Subsequently, El Feki discusses the shifting perspective of Arab people in sexuality, as she finds that sexuality had never been a strange topic in Islam. She gives examples of how elaborate Muslim authors used to discuss the topic, and how it started to change after the rise of the Salafis and the Muslim Brotherhood, with its significant influence in the Egyptian government.

The story of the intimate lives in Egyptian homes were not left out. Patriarchy affects how couples treat sexual matters. Men are considered as decision makers at home, and the same goes to what happens in bed. This has resulted in the Egyptian women’s lack of knowledge of such matters – and, consequently, the lack of pleasure on their parts. However, although sex used to be more of men’s world, the current situation is changing, El Feki argues. Women has begun to have more courage in  expressing their opinions, even to complain to their husbands when they are “not doing it right.”

El Feki also covers how the Egyptian society still perceives sex more as a family matter, rather than as something people can seek pleasure in. Indeed this belief is originated in the Islamic teaching, as any sexual activity done outside marriage is considered haram or sinful. As a result, virginity is still viewed as one of the determinant factors in considering whether a woman is a wife-material, and El Feki’s findings on the secretly popular hymen reparation surgery help to explain this phenomenon.

In later chapters, the story continues on to the more extensive coverage of sexual matters in Egypt, such as how film censorship participates in limiting sexual discussions in society. El Feki also deciphers the life of the LGBT people, and in this regard, she also compares Egypt with its neighbours, such as Tunisia, which has a more liberal approach in treating the LGBT community. She also reveals how difficult it is for gay people to be open about their sexuality and their wish to not be seen as different from other people.

El Feki ends the book with some optimism: Egypt is changing, and so will the way its people treat sexuality. Although this view seems to be a little too optimistic, especially considering the still-prominent position of the Muslim Brotherhood in the government, this book is still relevant in giving insights on sexual matters in Muslim-dominated societies. It is eye-opening and even entertaining with El Feki’s documentary-like approach to the prevailing issues in the book.

Many lessons can be derived from it, and one of them is to see sexuality not as a taboo and awkward topic to discuss, but as a normal and important one. The more we stay away from it, the more likely we fail to see the underlying problems it causes and how it will affect the younger generation. In other word, El Feki warns us not to be naive. Islam should not be an excuse to avoid sexual talks, and she shows that sex has always been a friendly topic to Islam. Those two are not enemies.

I find that what she writes also reflects Indonesia, where the situation is very similar. This takes into account both countries’ predominantly Muslim societies and how they perceive sexuality, as well as the fact that they both have Islamic parties occupying major positions in the government and in Parliament.
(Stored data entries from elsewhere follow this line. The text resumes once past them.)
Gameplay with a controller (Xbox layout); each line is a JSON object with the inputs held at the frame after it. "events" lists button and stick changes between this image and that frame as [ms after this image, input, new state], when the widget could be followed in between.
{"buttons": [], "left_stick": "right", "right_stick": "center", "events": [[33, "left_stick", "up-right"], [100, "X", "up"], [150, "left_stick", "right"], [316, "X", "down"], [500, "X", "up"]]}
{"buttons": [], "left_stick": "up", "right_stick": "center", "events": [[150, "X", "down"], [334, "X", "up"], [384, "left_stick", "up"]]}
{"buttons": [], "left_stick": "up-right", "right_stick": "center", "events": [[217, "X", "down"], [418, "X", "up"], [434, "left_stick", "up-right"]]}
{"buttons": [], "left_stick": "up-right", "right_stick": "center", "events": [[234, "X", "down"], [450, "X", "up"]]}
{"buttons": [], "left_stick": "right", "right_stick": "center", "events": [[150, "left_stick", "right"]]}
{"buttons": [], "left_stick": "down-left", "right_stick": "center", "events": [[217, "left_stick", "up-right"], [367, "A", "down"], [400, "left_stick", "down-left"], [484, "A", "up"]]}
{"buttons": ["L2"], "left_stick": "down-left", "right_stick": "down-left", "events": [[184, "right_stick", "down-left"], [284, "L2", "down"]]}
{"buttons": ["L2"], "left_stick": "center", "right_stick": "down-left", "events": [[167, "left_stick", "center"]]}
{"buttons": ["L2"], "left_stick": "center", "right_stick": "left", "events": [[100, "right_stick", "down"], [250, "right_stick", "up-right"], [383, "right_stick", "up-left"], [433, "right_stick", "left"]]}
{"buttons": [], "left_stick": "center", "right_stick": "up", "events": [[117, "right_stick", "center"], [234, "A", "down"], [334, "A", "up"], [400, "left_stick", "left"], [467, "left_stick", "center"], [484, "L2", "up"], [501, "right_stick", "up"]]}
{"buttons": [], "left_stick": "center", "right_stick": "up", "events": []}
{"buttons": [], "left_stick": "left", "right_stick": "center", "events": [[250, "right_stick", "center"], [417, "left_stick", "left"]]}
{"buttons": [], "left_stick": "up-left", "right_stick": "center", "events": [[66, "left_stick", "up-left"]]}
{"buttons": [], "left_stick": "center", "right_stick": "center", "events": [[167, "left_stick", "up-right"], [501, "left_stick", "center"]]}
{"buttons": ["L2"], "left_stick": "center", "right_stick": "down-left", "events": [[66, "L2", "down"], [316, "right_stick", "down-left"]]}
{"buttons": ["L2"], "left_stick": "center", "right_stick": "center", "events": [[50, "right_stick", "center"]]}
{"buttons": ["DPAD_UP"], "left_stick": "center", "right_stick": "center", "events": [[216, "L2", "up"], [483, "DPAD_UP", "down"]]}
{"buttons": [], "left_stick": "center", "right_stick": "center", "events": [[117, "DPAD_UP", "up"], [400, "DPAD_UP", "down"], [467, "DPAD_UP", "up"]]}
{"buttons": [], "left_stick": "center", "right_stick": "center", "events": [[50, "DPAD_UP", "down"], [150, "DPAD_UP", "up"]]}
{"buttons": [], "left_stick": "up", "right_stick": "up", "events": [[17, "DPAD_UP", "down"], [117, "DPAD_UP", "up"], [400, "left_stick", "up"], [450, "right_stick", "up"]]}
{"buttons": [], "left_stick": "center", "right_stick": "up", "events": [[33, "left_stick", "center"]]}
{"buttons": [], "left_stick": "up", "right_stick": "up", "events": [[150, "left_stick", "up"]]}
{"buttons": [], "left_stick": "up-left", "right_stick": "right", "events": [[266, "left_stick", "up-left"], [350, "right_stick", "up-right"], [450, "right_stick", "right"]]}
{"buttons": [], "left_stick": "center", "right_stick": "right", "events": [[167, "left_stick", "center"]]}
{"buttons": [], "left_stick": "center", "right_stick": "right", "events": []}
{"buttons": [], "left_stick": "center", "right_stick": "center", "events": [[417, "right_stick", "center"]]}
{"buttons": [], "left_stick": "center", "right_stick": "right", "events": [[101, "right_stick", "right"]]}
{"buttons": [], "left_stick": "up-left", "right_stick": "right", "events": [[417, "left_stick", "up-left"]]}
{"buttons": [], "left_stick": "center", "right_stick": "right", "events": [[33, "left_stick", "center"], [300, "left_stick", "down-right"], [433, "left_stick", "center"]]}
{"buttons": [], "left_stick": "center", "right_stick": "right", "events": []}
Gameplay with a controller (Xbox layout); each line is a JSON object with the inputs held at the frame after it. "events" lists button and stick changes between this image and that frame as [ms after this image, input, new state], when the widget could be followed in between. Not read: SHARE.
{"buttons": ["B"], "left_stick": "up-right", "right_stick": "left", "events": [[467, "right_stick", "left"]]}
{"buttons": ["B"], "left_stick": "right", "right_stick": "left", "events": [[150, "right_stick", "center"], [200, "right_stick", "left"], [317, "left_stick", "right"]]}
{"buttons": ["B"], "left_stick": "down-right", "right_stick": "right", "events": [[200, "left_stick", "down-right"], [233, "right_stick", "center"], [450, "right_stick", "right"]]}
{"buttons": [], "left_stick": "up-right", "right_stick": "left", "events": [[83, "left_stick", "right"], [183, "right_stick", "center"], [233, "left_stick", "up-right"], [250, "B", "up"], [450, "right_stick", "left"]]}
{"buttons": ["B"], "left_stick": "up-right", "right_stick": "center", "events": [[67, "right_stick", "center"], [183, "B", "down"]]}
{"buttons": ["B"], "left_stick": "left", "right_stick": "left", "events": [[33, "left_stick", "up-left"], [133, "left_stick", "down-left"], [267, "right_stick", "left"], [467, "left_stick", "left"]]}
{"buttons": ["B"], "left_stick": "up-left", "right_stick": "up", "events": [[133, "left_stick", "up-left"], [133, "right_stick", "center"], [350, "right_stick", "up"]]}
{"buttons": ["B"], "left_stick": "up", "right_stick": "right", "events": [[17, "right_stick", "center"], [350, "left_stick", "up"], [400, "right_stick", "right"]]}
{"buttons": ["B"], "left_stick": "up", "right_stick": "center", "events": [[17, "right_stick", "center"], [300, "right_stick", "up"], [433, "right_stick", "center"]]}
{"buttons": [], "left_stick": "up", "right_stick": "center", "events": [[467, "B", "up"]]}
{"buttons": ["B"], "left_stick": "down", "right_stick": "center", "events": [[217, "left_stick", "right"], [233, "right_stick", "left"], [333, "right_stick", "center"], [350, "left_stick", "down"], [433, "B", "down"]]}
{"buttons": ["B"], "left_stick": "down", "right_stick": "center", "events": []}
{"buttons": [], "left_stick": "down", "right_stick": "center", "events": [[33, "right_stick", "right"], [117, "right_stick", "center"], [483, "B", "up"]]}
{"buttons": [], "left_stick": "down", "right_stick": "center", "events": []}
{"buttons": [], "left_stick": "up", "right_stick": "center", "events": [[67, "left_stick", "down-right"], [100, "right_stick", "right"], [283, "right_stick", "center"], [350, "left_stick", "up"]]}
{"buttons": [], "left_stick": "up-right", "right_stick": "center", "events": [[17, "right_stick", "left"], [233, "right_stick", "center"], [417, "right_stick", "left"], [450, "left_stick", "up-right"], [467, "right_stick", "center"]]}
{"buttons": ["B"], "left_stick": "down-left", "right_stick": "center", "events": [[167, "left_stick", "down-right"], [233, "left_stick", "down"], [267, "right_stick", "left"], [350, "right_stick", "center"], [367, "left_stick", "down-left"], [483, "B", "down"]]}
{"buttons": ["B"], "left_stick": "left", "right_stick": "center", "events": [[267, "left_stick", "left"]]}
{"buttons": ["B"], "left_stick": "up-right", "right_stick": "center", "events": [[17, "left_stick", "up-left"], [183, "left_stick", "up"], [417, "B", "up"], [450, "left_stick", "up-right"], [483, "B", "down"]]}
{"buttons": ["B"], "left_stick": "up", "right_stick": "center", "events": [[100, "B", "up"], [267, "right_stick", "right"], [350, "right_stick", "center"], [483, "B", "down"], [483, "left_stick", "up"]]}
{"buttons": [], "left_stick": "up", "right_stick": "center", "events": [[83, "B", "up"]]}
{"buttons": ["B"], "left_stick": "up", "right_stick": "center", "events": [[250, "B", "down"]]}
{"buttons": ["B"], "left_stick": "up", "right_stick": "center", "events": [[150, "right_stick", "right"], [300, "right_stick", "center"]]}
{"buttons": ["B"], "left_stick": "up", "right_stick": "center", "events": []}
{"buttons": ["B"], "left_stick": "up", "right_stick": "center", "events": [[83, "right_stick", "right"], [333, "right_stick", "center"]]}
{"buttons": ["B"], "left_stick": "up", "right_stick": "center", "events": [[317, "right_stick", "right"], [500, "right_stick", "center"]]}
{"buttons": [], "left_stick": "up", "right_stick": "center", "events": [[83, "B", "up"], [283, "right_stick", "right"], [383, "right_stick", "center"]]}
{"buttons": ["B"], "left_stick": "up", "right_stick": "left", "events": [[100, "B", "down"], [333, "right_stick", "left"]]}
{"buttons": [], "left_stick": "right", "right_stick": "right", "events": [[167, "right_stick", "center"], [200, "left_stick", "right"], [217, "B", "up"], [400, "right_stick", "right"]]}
This book offers insights to Indonesians who are interested in understanding more about how society conducts its intimate lives and to those who are not satisfied with the current situation and who want to improve it.

Title                              : Sex and the Citadel: Intimate Life in the Changing Arab World
Author                          : Shereen El Feki
Year of Publishing     : 2014
Pages                          : 346 (incl. notes and index)
Publisher                    : Vintage, London, the United Kingdom

Aulia Nabila is an enthusiast of many things: from Korean variety shows, Haruki Murakami’s books, to human rights, feminism, and social-political issues in her country. She would describe her perfect day as being in her bedroom, accompanied by a good book, movies and a fragrant cup of tea. However, she dreams to travel the world, and that includes two places with similar names: Flores, Indonesia and Florence, Italy.